REPUBLIKA.CO.ID, JAKARTA - Rumah Zakat secara resmi menerima Surat Keputusan (SK) Perpanjangan Izin Operasional sebagai Lembaga Amil Zakat Nasional (LAZNAS) dari Kementerian Agama Republik Indonesia. Penyerahan legalitas ini menjadi bukti kepatuhan Rumah Zakat terhadap regulasi negara serta komitmen berkelanjutan dalam mengelola dana Zakat, Infak, dan Sedekah (ZIS) secara profesional dan transparan.
CEO Rumah Zakat, Irvan Nugraha mengatakan legalitas ini merupakan amanah besar yang harus dijaga dengan kinerja dan integritas.
“Perpanjangan izin ini bukan sekadar urusan administratif, melainkan amanah besar bagi kami.
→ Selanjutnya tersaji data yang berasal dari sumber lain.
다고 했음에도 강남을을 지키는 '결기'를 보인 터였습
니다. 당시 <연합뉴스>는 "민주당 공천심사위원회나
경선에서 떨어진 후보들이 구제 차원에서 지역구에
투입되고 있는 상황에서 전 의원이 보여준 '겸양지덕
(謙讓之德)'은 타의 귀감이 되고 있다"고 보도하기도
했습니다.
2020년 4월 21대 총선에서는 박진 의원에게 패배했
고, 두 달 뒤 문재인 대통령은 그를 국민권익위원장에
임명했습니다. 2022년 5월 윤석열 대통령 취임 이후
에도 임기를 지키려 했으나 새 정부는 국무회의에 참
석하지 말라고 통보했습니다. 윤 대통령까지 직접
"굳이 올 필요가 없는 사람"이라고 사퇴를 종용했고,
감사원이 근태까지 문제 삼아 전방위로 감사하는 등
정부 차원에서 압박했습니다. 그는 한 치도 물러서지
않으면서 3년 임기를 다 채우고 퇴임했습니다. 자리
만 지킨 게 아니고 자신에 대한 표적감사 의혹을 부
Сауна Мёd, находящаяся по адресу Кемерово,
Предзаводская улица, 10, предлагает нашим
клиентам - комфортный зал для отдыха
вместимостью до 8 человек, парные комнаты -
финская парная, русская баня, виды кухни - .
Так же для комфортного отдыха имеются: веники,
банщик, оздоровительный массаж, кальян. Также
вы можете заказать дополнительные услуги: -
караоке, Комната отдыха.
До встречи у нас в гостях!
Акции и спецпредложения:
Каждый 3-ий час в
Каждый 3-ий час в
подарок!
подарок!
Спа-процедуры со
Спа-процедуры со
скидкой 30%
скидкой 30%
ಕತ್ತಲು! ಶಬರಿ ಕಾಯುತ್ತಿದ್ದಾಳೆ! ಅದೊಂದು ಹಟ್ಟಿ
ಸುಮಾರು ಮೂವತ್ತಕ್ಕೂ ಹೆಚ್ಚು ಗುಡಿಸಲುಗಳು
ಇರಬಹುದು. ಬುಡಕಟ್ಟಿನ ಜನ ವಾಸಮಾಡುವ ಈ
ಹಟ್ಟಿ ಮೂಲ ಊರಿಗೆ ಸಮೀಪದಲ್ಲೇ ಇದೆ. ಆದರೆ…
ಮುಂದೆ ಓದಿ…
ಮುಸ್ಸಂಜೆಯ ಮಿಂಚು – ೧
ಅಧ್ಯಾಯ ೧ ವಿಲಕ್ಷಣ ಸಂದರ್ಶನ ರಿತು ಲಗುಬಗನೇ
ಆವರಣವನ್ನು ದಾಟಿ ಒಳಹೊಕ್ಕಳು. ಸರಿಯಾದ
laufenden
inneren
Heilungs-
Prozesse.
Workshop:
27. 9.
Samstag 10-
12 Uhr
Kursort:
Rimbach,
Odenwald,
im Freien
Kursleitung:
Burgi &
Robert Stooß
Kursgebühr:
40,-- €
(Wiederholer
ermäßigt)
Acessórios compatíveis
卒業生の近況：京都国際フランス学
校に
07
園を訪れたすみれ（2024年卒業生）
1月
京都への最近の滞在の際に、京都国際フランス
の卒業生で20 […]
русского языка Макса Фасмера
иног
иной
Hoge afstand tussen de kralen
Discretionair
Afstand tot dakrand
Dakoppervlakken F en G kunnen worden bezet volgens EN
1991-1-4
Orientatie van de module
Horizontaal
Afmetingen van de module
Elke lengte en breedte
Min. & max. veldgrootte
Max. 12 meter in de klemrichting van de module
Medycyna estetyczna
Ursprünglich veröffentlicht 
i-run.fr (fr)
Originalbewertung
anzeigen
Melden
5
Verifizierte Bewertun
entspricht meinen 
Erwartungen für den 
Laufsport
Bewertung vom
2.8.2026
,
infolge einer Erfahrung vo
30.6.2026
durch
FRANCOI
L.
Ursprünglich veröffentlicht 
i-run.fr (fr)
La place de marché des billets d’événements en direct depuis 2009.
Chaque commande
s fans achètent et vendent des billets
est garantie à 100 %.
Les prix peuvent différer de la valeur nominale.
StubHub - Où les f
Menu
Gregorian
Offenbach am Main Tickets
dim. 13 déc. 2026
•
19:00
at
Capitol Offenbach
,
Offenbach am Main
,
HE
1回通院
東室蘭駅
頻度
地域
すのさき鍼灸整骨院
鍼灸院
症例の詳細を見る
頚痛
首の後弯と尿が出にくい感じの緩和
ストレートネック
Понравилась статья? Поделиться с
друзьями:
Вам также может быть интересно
Capaian sepanjang tahun 2025 menjadi fondasi untuk terus berinovasi, agar zakat tidak hanya bersifat konsumtif, tetapi menjadi alat transformasi sosial yang mampu mengubah mustahik menjadi muzakki,” ujarnya.
Dengan legalitas resmi ini, Rumah Zakat mengajak seluruh elemen masyarakat untuk terus berkolaborasi dalam gerakan zakat yang lebih kuat, terukur, dan berdampak luas demi mewujudkan kemaslahatan umat yang lebih merata.
Proses perpanjangan izin ini merujuk pada Peraturan Menteri Agama (PMA) Nomor 19 Tahun 2024. Dalam aturan terbaru tersebut, Rumah Zakat telah memenuhi standar kualifikasi ketat, termasuk laporan keuangan dengan opini Wajar Tanpa Pengecualian (WTP) selama berturut-turut, serta jangkauan operasional yang tersebar di lebih dari 10 provinsi.
Capaian Dampak Nyata Sepanjang 2025
Kepercayaan pemerintah dalam memperpanjang izin operasional Rumah Zakat didasarkan pada rekam jejak kinerja yang konsisten dan terukur. Sepanjang tahun 2025, Rumah Zakat mencatat berbagai capaian strategis melalui program Desa Berdaya dan inisiatif pemberdayaan lainnya.
1. Pemberdayaan Ekonomi
Rumah Zakat berhasil membina lebih dari 4.851 Usaha Mikro, Kecil, dan Menengah (UMKM) di seluruh Indonesia, dengan fokus pada digitalisasi pemasaran bagi kelompok masyarakat rentan.
2. Pengentasan Kemiskinan
Melalui program Economic Empowerment, sebanyak 38% dari total Mustahik binaan Rumah Zakat berhasil mengalami peningkatan pendapatan secara signifikan dan mandiri secara ekonomi.
3. Kesehatan dan Pencegahan Stunting
Berkontribusi pada program nasional melalui Desa Bebas Stunting, dengan intervensi gizi kepada lebih dari 6.601 balita 709 dan ibu hamil di daerah pelosok.
4. Pendidikan
Rumah Zakat menyalurkan beasiswa dan dukungan fasilitas pendidikan kepada lebih dari 8.714 anak bangsa, guna memastikan keberlanjutan akses pendidikan yang layak.
Selain itu, melalui Program Rumah Vokasi, Rumah Zakat memberikan pelatihan keterampilan kerja kepada 1.293 orang usia produktif, sebagai bekal memasuki dunia kerja atau dunia usaha.
5. Aksi Kemanusiaan
Merespons cepat lebih dari 144 titik bencana alam dan krisis kemanusiaan, baik di dalam maupun luar negeri, melalui bantuan darurat, layanan kesehatan, dan pemulihan pascabencana.